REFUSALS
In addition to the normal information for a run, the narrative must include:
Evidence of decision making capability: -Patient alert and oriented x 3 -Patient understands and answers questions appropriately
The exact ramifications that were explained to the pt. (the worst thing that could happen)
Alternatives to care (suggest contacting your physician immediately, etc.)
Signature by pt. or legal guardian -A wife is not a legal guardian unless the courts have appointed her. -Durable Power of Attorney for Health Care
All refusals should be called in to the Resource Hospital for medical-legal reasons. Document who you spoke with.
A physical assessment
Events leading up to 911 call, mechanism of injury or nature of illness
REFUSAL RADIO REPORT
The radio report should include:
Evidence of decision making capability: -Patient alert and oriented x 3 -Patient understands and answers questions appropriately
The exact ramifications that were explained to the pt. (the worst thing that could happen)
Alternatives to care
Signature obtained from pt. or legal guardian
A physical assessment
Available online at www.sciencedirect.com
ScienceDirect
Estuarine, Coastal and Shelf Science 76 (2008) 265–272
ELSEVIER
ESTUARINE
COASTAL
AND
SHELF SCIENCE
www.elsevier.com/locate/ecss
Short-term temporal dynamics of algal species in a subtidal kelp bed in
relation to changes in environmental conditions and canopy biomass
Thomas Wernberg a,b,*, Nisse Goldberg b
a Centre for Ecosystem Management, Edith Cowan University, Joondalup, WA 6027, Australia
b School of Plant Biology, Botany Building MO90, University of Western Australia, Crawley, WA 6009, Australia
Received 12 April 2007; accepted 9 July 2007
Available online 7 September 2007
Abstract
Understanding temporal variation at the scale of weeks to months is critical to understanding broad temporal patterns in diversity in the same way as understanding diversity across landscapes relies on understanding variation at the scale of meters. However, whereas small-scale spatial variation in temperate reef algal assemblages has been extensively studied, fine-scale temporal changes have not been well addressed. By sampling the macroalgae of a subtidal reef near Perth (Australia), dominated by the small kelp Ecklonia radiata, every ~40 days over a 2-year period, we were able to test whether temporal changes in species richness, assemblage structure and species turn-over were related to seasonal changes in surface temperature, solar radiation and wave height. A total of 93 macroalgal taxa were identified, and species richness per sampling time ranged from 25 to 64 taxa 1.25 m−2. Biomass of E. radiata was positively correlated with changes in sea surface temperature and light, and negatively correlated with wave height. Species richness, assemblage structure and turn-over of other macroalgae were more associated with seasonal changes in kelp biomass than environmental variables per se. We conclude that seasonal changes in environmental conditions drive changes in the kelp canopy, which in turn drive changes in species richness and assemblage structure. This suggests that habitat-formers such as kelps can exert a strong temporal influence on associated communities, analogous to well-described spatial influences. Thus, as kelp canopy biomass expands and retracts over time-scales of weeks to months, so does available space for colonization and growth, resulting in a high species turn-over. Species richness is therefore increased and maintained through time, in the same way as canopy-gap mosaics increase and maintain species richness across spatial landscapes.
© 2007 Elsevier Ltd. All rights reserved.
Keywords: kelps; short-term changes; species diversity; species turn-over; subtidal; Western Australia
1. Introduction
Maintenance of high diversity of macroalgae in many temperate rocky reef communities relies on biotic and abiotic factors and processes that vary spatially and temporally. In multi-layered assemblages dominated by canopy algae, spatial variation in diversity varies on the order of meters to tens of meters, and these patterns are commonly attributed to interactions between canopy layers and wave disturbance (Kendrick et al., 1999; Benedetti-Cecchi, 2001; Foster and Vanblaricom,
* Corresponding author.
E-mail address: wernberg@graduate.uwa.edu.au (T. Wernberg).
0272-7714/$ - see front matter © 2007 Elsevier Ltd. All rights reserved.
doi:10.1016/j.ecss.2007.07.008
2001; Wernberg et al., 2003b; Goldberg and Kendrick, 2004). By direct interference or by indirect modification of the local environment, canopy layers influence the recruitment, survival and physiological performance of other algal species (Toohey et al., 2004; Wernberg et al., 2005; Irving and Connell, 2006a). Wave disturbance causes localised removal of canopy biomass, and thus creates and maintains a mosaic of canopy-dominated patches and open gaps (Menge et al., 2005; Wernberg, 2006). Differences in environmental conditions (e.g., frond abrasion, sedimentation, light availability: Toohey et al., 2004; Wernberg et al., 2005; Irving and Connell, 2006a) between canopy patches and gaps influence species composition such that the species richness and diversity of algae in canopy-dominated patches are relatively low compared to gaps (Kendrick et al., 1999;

━━━━━━━━━━━━━━━━

▶ REQUIREMENT: The expected answer is a copy of each line above containing "Alternatives".

▶ SOLVED EXERCISE:
Alternatives to care (suggest contacting your physician immediately, etc.)
Alternatives to care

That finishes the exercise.